On 10 Aug 00, at 12:12, Tesla list wrote:

> Original poster: "acmnovak" <acmnovak-at-email.msn-dot-com> 
> 
> Hello All,
> Today I uploaded a picture to my xoom-dot-com account that might interest you.
> Sorry but I don't have a webpage or anything to go with it... Maybe someday.
> Anyhow, here it is:
> <http://members.xoom-dot-com/mpn54601/csnlab.jpg>http://members.xoom-dot-com/mpn546
> 01/csnlab.jpg 
>  It is from a book called "The Fantastic Inventions Of Nikola Tesla". the
> picture shows a small part of the colorado springs facility. One thing that
> cought my eye in the photo is the large wire size used on his coils. In the
> original photo, you can see the large wire much more easily than in the scan.
> It appears as if he used 6 guage wire on a twelve inch form. Also, Tesla once
> said "...the builder will find that hundreds of turns are not necessary
for the
> secondary to achive high voltages..." This was quite a shock to me seeing as
> most of use use upwards of 800 turns on our coils. I realize that he was
> talking about magnifiers, but can't we apply this knowledge to our coils? 
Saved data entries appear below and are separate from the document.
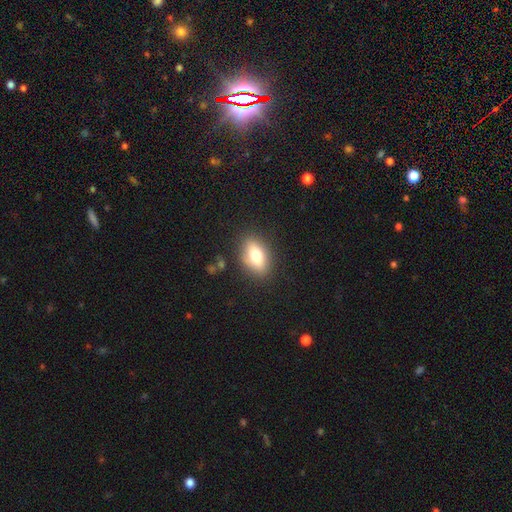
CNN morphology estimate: Q: Smooth or featured?
A: smooth (73%); runner-up: featured or disk (19%)
Q: How rounded?
A: in between (84%); runner-up: round (9%)
Q: Merging?
A: none (83%); runner-up: minor disturbance (12%)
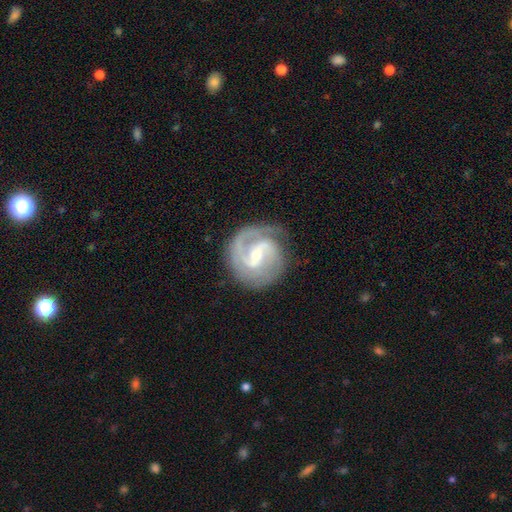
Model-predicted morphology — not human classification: smooth-or-featured: featured or disk: 89% | smooth: 6% | star or artifact: 5%
  disk-edge-on: no: 98% | yes: 2%
    bar: weak: 54% | strong: 26% | no: 21%
    has-spiral-arms: yes: 97% | no: 3%
      spiral-winding: tight: 45% (tied) | medium: 45% (tied) | loose: 10%
      spiral-arm-count: 2: 73% | 3: 8% | can't tell: 7% | 1: 7% | 4: 2% | more than 4: 2%
    bulge-size: small: 57% | moderate: 39% | large: 2% | none: 1% | dominant: 1%
  merging: none: 75% | minor disturbance: 16% | major disturbance: 7% | merger: 1%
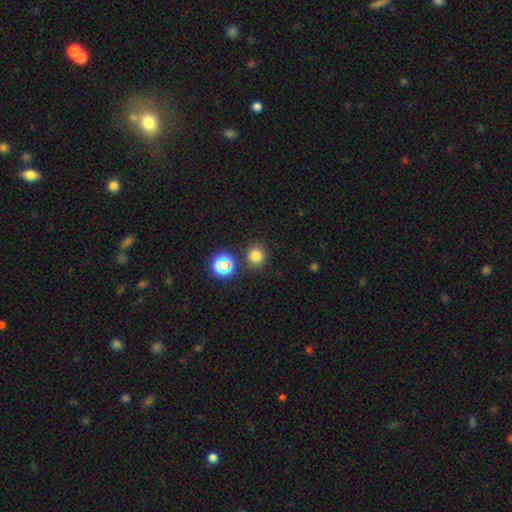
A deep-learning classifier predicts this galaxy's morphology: This is likely a smooth galaxy (76%). How rounded: likely round (80%). Merging: clearly none (83%).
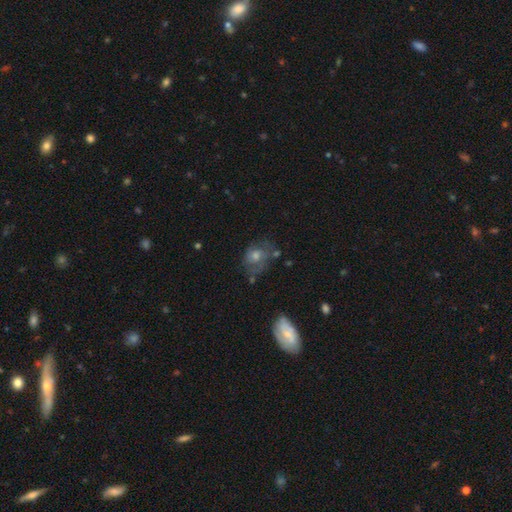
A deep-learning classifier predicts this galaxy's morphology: featured or disk 47%, smooth 39%, star or artifact 14%. Down the decision tree: merging — none (52%).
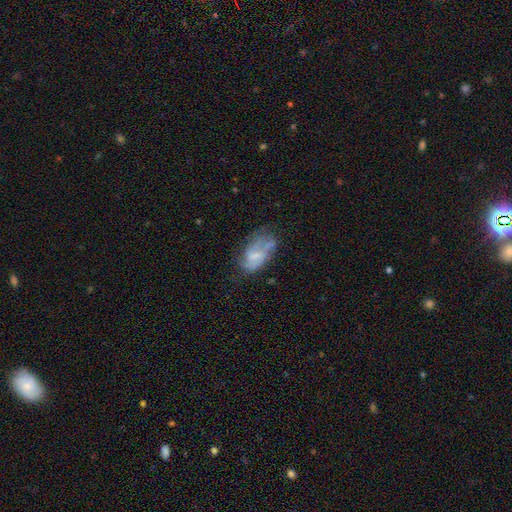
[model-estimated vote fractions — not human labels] This appears to be a featured or disk galaxy (50%). Merging: none (44%).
> Anyone tried using really large wire on their secondary? 
> I'd like to try a 4" x 16" (10cm x 40cm) coil wound with 18 guage enameled
> wire... That might be interesting along with a tightly coupled primary with
> maybe two or three turns of 3/8" copper tubing. 
> Any thoughts?

The high voltage from few turns thing applies to CW driven 
coils (e.g. D.H. Sloan's accelerator coil produced something 
approaching 1MV and had a secondary of less than 20 turns if 
memory serves). CW is the key - energy is pumped in on a 
continuous basis and the secondary keeps on ringing up until 
its losses or a discharge exceed the per-cycle energy that the 
supply is pumping in. To do this with cap discharge would 
require a cap energy that delivered the equivalent amount of 
energy that the CW system stores in the resonator over ?? 
cycles. Note that the Corum's analyses of super high voltages 
from TCs explicitly assume a CW mode of operation.